EXERCISE:
A faithful copy of the data is the goal; set it down exactly, without the images.

»»

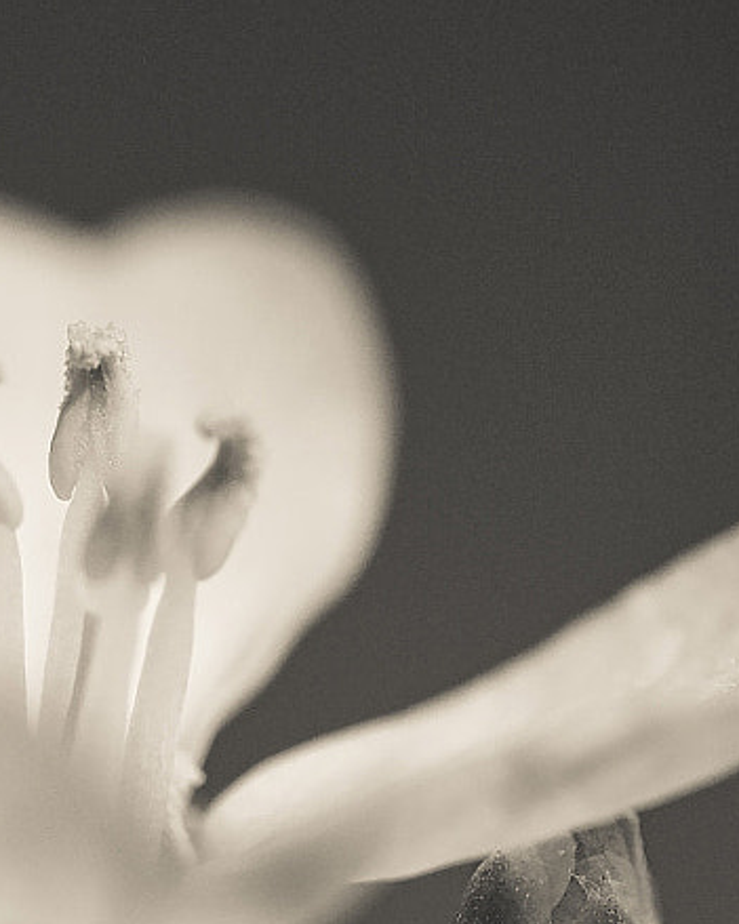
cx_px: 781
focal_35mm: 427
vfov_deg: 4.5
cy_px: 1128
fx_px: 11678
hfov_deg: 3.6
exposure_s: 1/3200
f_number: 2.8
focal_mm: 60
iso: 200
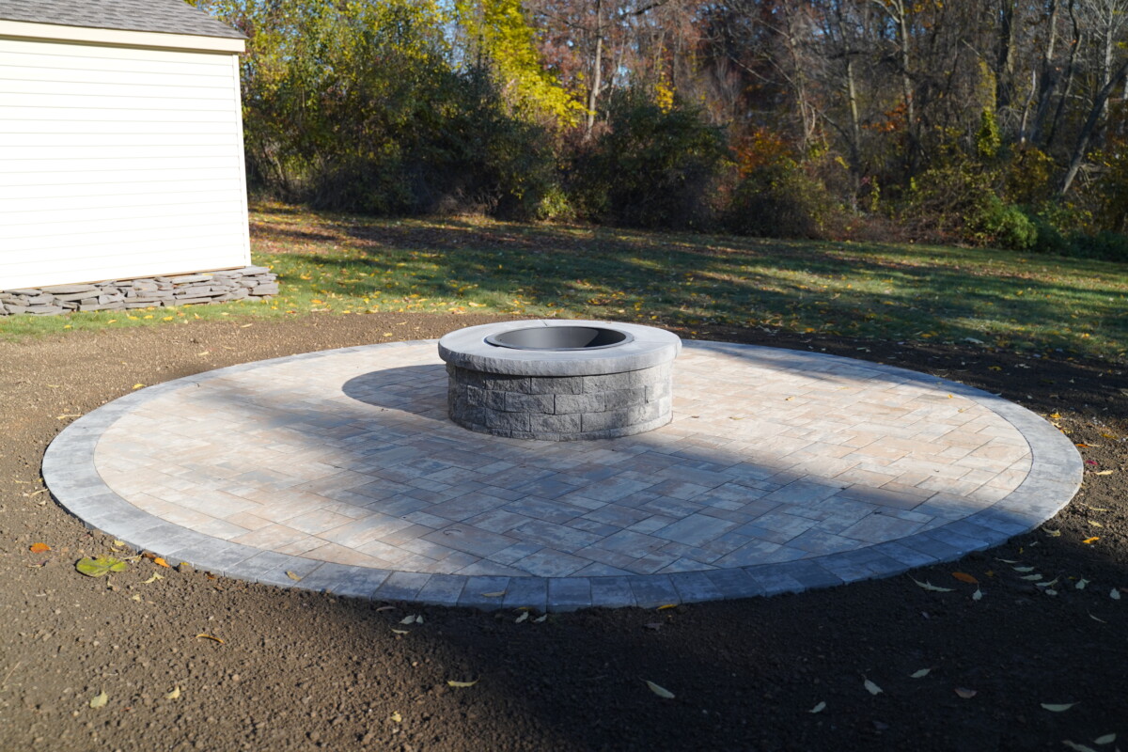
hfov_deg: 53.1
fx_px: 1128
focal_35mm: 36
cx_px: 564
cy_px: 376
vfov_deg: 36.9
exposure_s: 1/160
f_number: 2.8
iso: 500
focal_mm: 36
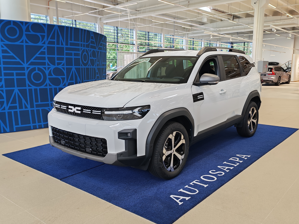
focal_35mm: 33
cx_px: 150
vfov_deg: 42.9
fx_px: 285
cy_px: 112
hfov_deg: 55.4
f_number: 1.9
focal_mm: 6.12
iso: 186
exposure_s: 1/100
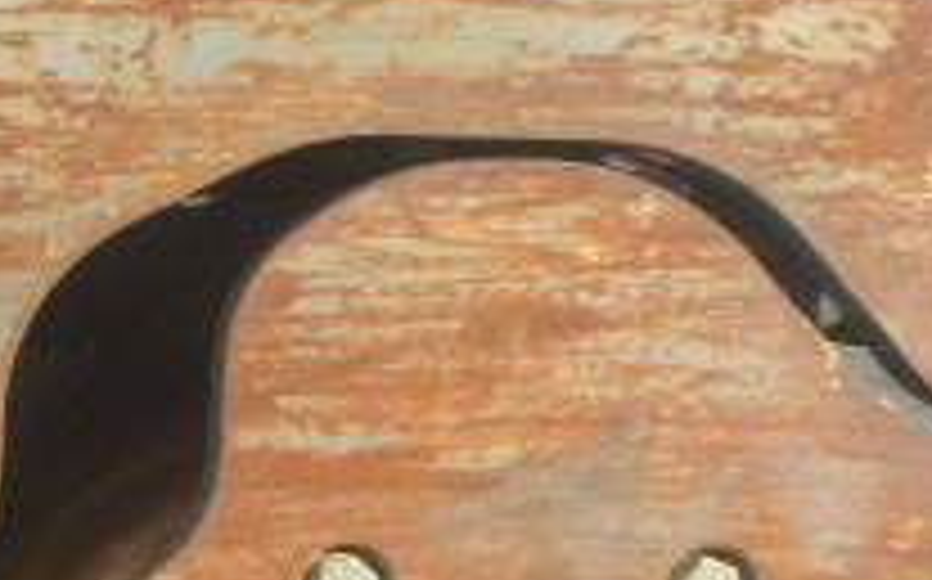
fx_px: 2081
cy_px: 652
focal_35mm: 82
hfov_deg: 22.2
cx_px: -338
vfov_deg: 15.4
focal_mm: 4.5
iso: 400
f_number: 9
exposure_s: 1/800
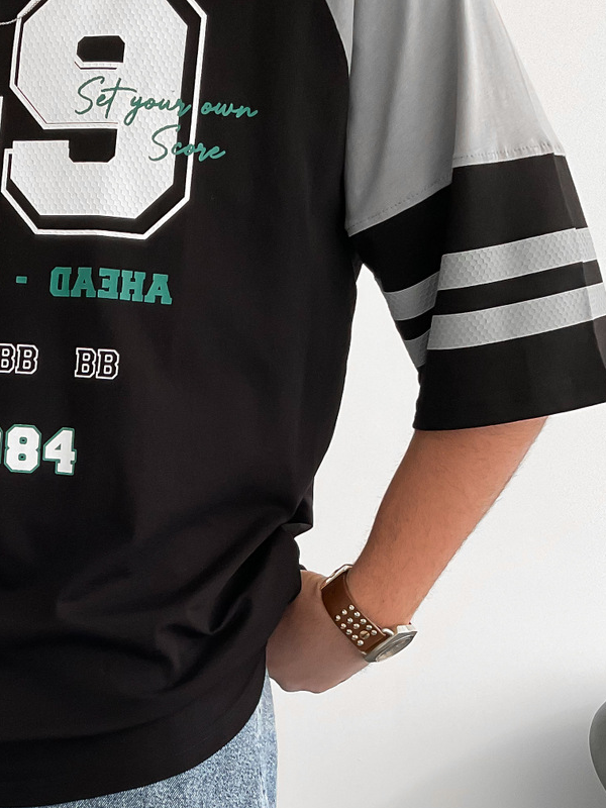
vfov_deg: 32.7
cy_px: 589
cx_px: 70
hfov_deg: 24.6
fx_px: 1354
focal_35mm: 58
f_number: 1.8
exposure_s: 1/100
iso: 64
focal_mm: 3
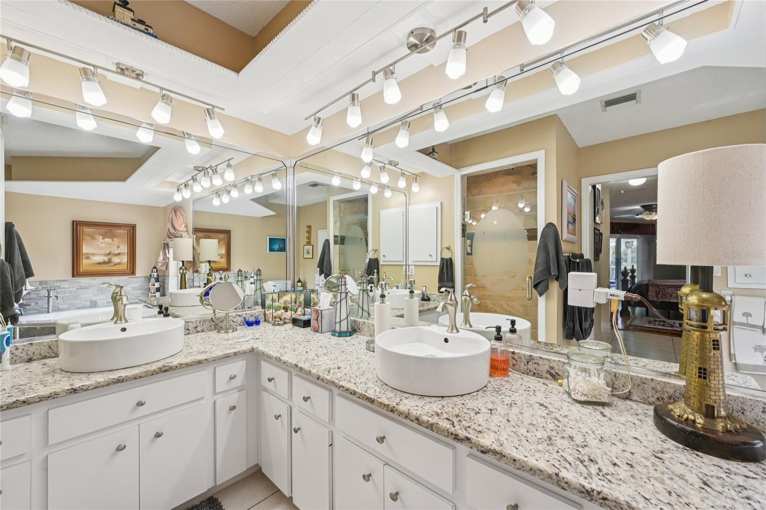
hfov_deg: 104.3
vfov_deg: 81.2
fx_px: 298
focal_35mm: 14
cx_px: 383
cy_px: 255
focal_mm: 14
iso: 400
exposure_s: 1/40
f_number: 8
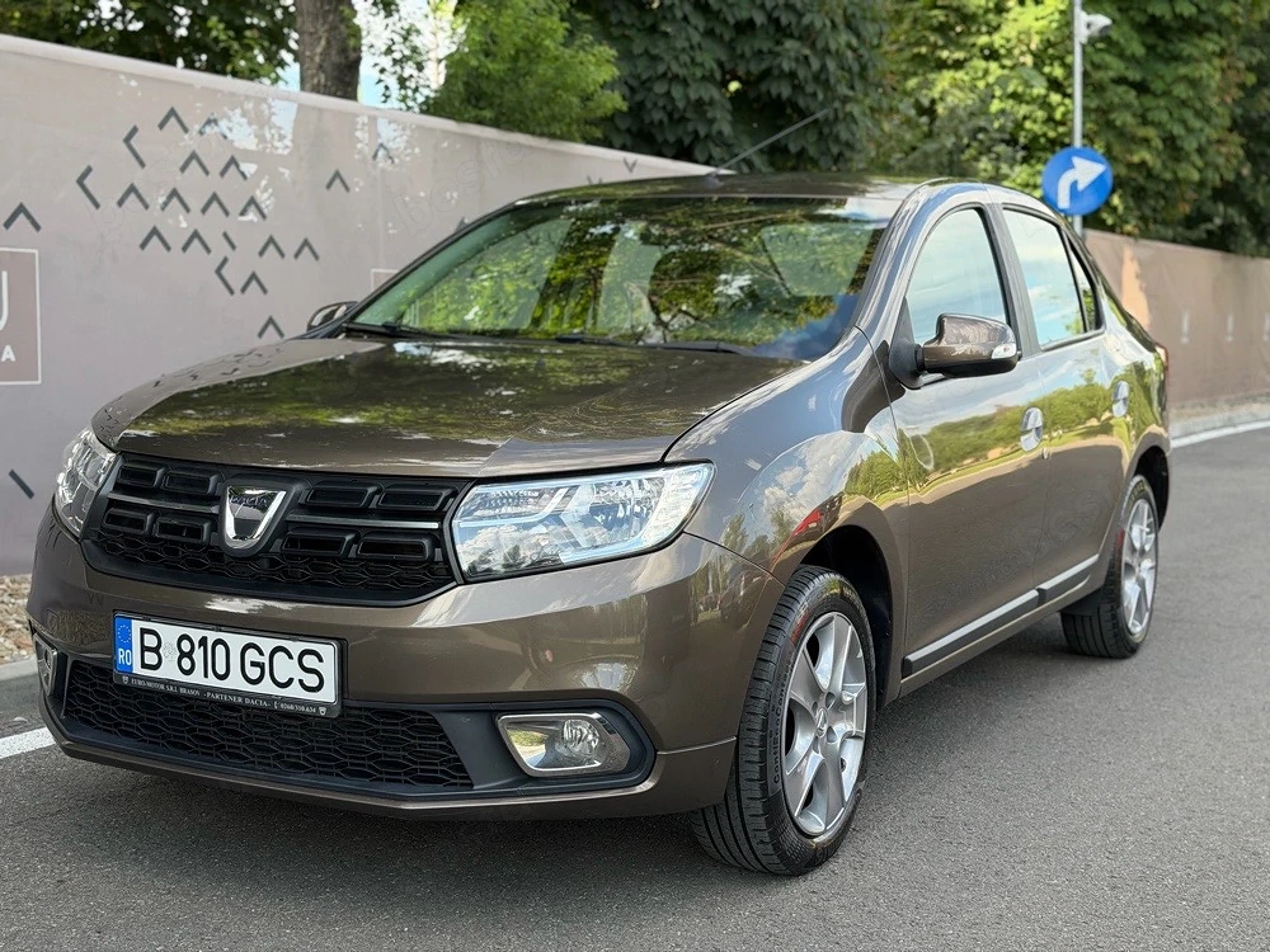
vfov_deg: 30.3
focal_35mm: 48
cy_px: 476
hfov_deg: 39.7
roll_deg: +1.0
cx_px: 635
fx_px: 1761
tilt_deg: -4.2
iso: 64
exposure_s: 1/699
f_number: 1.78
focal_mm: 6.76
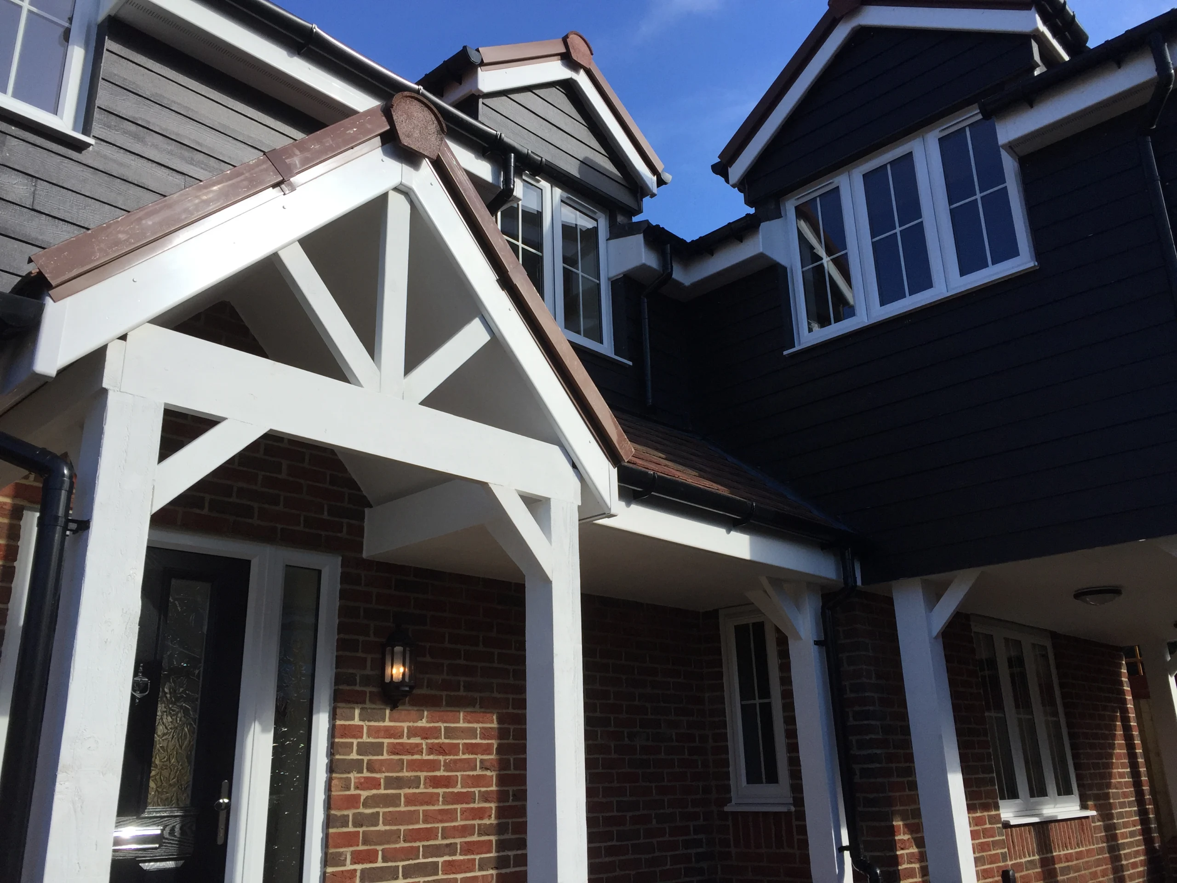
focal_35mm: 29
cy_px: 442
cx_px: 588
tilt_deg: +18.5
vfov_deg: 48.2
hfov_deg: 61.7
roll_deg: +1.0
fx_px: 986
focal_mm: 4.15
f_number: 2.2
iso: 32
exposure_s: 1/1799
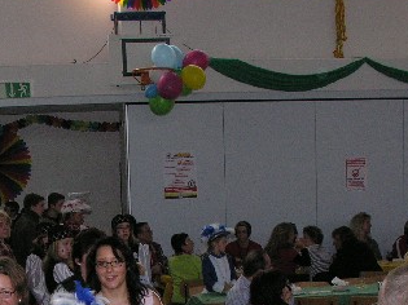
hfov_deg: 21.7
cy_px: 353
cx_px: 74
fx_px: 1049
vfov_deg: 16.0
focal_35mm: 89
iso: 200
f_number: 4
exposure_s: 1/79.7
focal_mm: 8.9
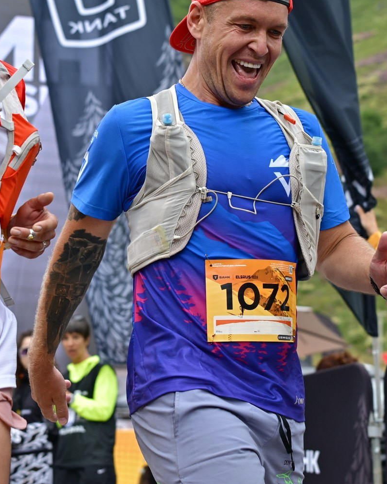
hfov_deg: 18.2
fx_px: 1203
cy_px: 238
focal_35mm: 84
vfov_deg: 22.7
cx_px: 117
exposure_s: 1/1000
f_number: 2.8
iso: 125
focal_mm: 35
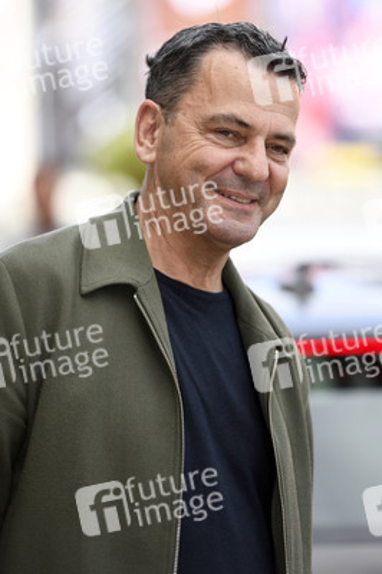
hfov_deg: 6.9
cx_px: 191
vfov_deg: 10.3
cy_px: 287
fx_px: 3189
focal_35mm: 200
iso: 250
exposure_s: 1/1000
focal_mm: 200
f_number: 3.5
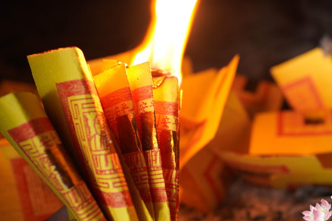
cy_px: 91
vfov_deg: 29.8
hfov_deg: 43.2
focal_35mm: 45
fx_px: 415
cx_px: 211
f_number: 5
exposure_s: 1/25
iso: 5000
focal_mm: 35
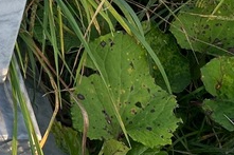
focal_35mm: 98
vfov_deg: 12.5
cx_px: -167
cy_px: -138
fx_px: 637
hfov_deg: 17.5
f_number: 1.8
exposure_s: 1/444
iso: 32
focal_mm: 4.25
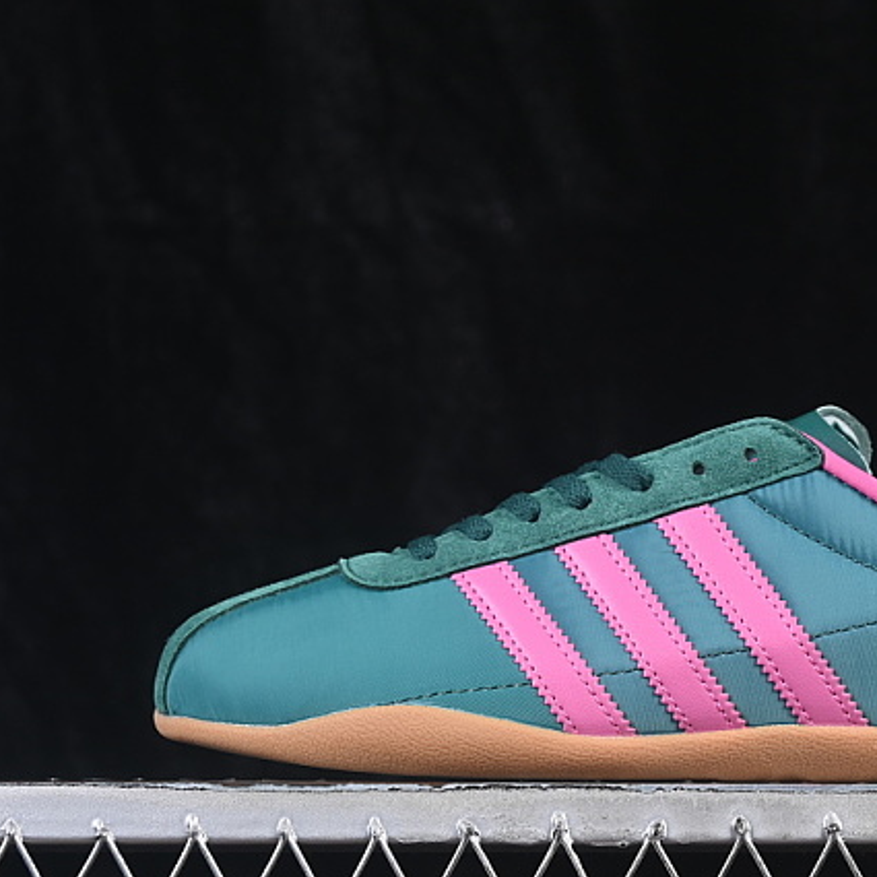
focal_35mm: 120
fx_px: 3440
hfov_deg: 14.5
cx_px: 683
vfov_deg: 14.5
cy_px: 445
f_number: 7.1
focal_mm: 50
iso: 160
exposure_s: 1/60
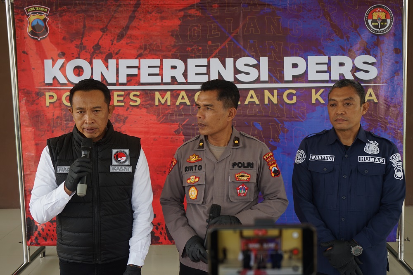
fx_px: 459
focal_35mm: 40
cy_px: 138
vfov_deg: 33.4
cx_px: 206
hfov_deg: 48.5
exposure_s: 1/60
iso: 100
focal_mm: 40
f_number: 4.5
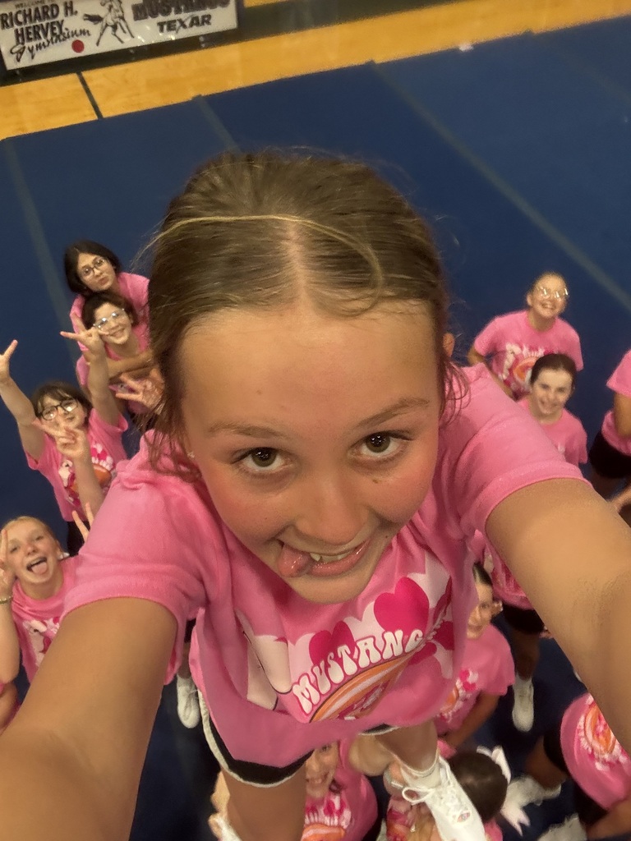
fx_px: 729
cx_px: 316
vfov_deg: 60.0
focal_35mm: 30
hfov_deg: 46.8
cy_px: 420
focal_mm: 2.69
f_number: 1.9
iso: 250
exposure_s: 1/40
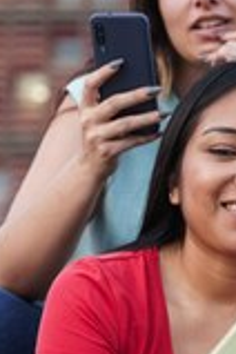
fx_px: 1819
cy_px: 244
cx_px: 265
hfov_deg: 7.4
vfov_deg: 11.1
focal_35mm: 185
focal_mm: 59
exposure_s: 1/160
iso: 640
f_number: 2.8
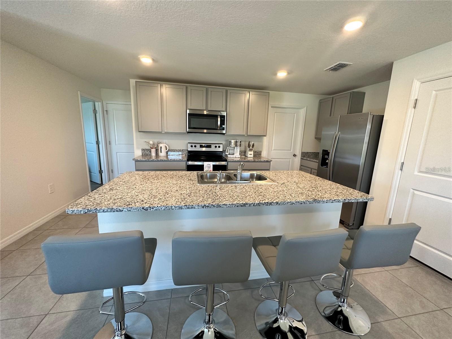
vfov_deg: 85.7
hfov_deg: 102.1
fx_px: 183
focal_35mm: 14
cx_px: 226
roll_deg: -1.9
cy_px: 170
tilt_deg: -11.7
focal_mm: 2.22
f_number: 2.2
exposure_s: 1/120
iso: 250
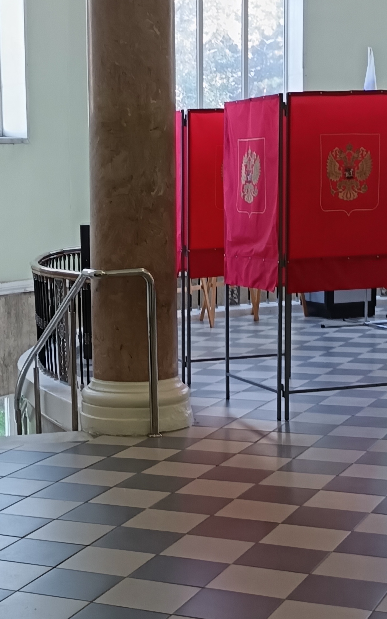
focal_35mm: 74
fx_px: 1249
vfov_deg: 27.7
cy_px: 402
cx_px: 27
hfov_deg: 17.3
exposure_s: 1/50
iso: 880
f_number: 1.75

««

THE ANSWER:
cx_px: 781
focal_35mm: 427
vfov_deg: 4.5
cy_px: 1128
fx_px: 11678
hfov_deg: 3.6
exposure_s: 1/3200
f_number: 2.8
focal_mm: 60
iso: 200
hfov_deg: 53.1
fx_px: 1128
focal_35mm: 36
cx_px: 564
cy_px: 376
vfov_deg: 36.9
exposure_s: 1/160
f_number: 2.8
iso: 500
focal_mm: 36
focal_35mm: 33
cx_px: 150
vfov_deg: 42.9
fx_px: 285
cy_px: 112
hfov_deg: 55.4
f_number: 1.9
focal_mm: 6.12
iso: 186
exposure_s: 1/100
fx_px: 2081
cy_px: 652
focal_35mm: 82
hfov_deg: 22.2
cx_px: -338
vfov_deg: 15.4
focal_mm: 4.5
iso: 400
f_number: 9
exposure_s: 1/800
vfov_deg: 32.7
cy_px: 589
cx_px: 70
hfov_deg: 24.6
fx_px: 1354
focal_35mm: 58
f_number: 1.8
exposure_s: 1/100
iso: 64
focal_mm: 3
hfov_deg: 104.3
vfov_deg: 81.2
fx_px: 298
focal_35mm: 14
cx_px: 383
cy_px: 255
focal_mm: 14
iso: 400
exposure_s: 1/40
f_number: 8
vfov_deg: 30.3
focal_35mm: 48
cy_px: 476
hfov_deg: 39.7
roll_deg: +1.0
cx_px: 635
fx_px: 1761
tilt_deg: -4.2
iso: 64
exposure_s: 1/699
f_number: 1.78
focal_mm: 6.76
focal_35mm: 29
cy_px: 442
cx_px: 588
tilt_deg: +18.5
vfov_deg: 48.2
hfov_deg: 61.7
roll_deg: +1.0
fx_px: 986
focal_mm: 4.15
f_number: 2.2
iso: 32
exposure_s: 1/1799
hfov_deg: 21.7
cy_px: 353
cx_px: 74
fx_px: 1049
vfov_deg: 16.0
focal_35mm: 89
iso: 200
f_number: 4
exposure_s: 1/79.7
focal_mm: 8.9
hfov_deg: 18.2
fx_px: 1203
cy_px: 238
focal_35mm: 84
vfov_deg: 22.7
cx_px: 117
exposure_s: 1/1000
f_number: 2.8
iso: 125
focal_mm: 35
hfov_deg: 6.9
cx_px: 191
vfov_deg: 10.3
cy_px: 287
fx_px: 3189
focal_35mm: 200
iso: 250
exposure_s: 1/1000
focal_mm: 200
f_number: 3.5
cy_px: 91
vfov_deg: 29.8
hfov_deg: 43.2
focal_35mm: 45
fx_px: 415
cx_px: 211
f_number: 5
exposure_s: 1/25
iso: 5000
focal_mm: 35
focal_35mm: 98
vfov_deg: 12.5
cx_px: -167
cy_px: -138
fx_px: 637
hfov_deg: 17.5
f_number: 1.8
exposure_s: 1/444
iso: 32
focal_mm: 4.25
focal_35mm: 120
fx_px: 3440
hfov_deg: 14.5
cx_px: 683
vfov_deg: 14.5
cy_px: 445
f_number: 7.1
focal_mm: 50
iso: 160
exposure_s: 1/60
fx_px: 459
focal_35mm: 40
cy_px: 138
vfov_deg: 33.4
cx_px: 206
hfov_deg: 48.5
exposure_s: 1/60
iso: 100
focal_mm: 40
f_number: 4.5
fx_px: 729
cx_px: 316
vfov_deg: 60.0
focal_35mm: 30
hfov_deg: 46.8
cy_px: 420
focal_mm: 2.69
f_number: 1.9
iso: 250
exposure_s: 1/40
fx_px: 1819
cy_px: 244
cx_px: 265
hfov_deg: 7.4
vfov_deg: 11.1
focal_35mm: 185
focal_mm: 59
exposure_s: 1/160
iso: 640
f_number: 2.8
vfov_deg: 85.7
hfov_deg: 102.1
fx_px: 183
focal_35mm: 14
cx_px: 226
roll_deg: -1.9
cy_px: 170
tilt_deg: -11.7
focal_mm: 2.22
f_number: 2.2
exposure_s: 1/120
iso: 250
focal_35mm: 74
fx_px: 1249
vfov_deg: 27.7
cy_px: 402
cx_px: 27
hfov_deg: 17.3
exposure_s: 1/50
iso: 880
f_number: 1.75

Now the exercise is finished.